Nature richly endowed him, and he would have risen to a foremost place in any vocation he had adopted. The decisive influence of his life, however, was the living tradition of Methodism as it came to him from generations of his forebears.
Throughout his early years, in manifold ways but supremely through the life of his beloved father, Rev. George Lester, Methodism gave him freely of her best gifts and, when the call to her Ministry came to him, he responded by giving her, unhesitatingly and for ever, the full service of his powers.
After his theological training he went to the West Indies, where his father had worked, for a period of missionary service. These years of fruitful labour were always a joyous memory to him and were the confirmation of that passionate concern for Overseas Missions which characterized his ministry and which burned with undiminished strength to the time of his death.
In 1906, on his compulsory return to England, he began a distinguished ministry in varied home circuits. He soon evidenced those qualities of character, intelligence, and humour which were later to endear him to so wide a circle of friends.
His course as a minister seemed firmly set when the tragedy of the war of 1914-18 broke over the world and he felt that he must serve as a chaplain. In difficult and, frequently, in dangerous places he succoured the men committed to his charge.

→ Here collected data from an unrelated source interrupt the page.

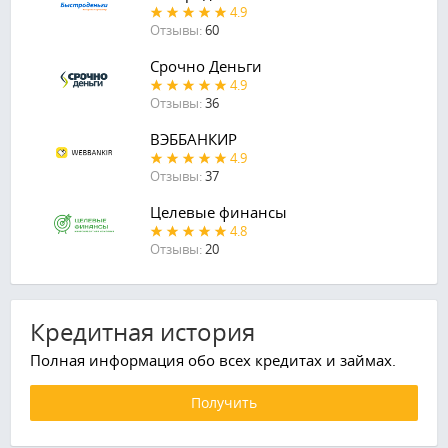
4.9
Отзывы:
60
Срочно Деньги
4.9
Отзывы:
36
ВЭББАНКИР
4.9
Отзывы:
37
Целевые финансы
4.8
Отзывы:
20
Кредитная история
Полная информация обо всех кредитах и займах.
Получить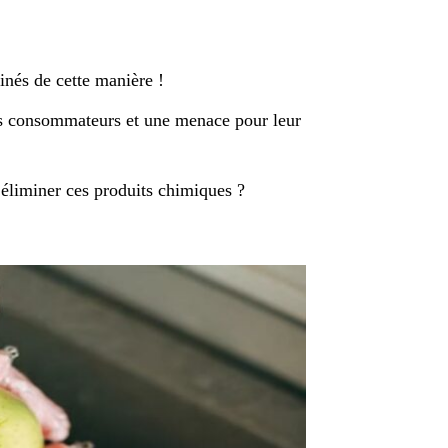
inés de cette manière !
ces consommateurs et une menace pour leur
’éliminer ces produits chimiques ?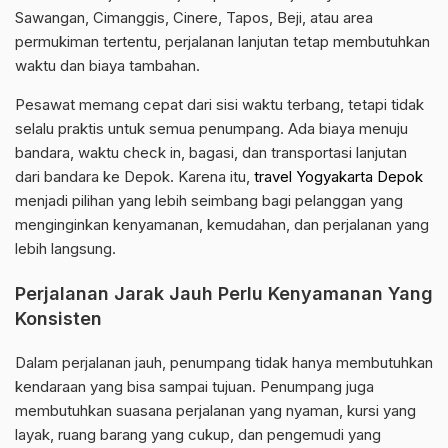
Sawangan, Cimanggis, Cinere, Tapos, Beji, atau area
permukiman tertentu, perjalanan lanjutan tetap membutuhkan
waktu dan biaya tambahan.
Pesawat memang cepat dari sisi waktu terbang, tetapi tidak
selalu praktis untuk semua penumpang. Ada biaya menuju
bandara, waktu check in, bagasi, dan transportasi lanjutan
dari bandara ke Depok. Karena itu,
travel Yogyakarta Depok
menjadi pilihan yang lebih seimbang bagi pelanggan yang
menginginkan kenyamanan, kemudahan, dan perjalanan yang
lebih langsung.
Perjalanan Jarak Jauh Perlu Kenyamanan Yang
Konsisten
Dalam perjalanan jauh, penumpang tidak hanya membutuhkan
kendaraan yang bisa sampai tujuan. Penumpang juga
membutuhkan suasana perjalanan yang nyaman, kursi yang
layak, ruang barang yang cukup, dan pengemudi yang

Released from the Army, he went to Sidcup in 1917 and from that time he maintained an unbroken ministry until the Conference of 1949. He travelled in Witney, in Chiswick, and in the north of England.
Wherever he went he served the Methodist Church with the wisdom and ardour of a true lover. Her doctrine and her polity commanded his complete assent. He comprehended the deepest need of his pastoral ministrations and the smallest detail of his administrative work in an invincibly single-minded purpose : that of upbuilding the Methodist Church for the glory of God and for the salvation of men. His ministry moved to a fitting climax.

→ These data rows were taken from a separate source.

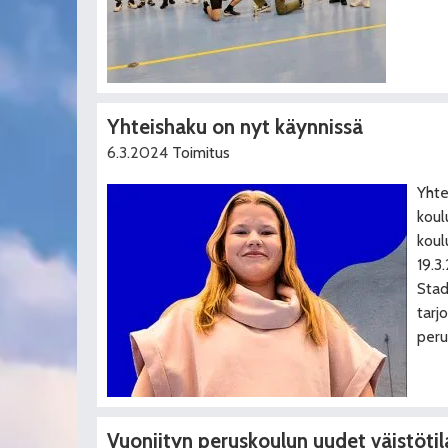
Yhteishaku on nyt käynnissä
6.3.2024
Toimitus
Yhte
koul
koul
19.3
Stad
tarj
peru
Vuoniityn peruskoulun uudet väistötil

His power of happy and disinterested leadership had been manifest alike in his work and in his recreation from his youth.
It came to final expression when he was elected in 1944 as the Chairman of the North Lancashire District. His work in that office will long be remembered. It was his initiative which ensured the magnificent response of the District to the appeal for the Rebuilding Fund.
It was his generous care and encouragement which inspired many churches and ministers to renew their life and witness after the desolating challenge of total war. When, however, the contribution which he made to the Methodist Church comes to be set in the pattern of her developing life, men will not think most of the offices which he held or of the work which he did but of what he was in himself : a man of profound and simple faith ; a man of prayer ; a man who at all times retained that ‘ childlike trust that fears nor pain nor death ‘; a man who, from the perfect love and companionship he knew with his wife in his home, went out to understand all sorts and conditions of men with tolerance, insight, and deep affection ; a man who fused all his gifts and graces into a splendid unity by a consuming and selfless devotion to the Saviour he had come to know and love in the fellowship of the Church which bore and nurtured him.
In the last years of his life he burned up his resources in fulfilling the charge committed to his care and for him, in a peculiar way, death sealed the endless mercies of God and made the sacrifice complete.
He died on 16th May 1950 in the seventieth year of his age and the forty-eighth year of his ministry.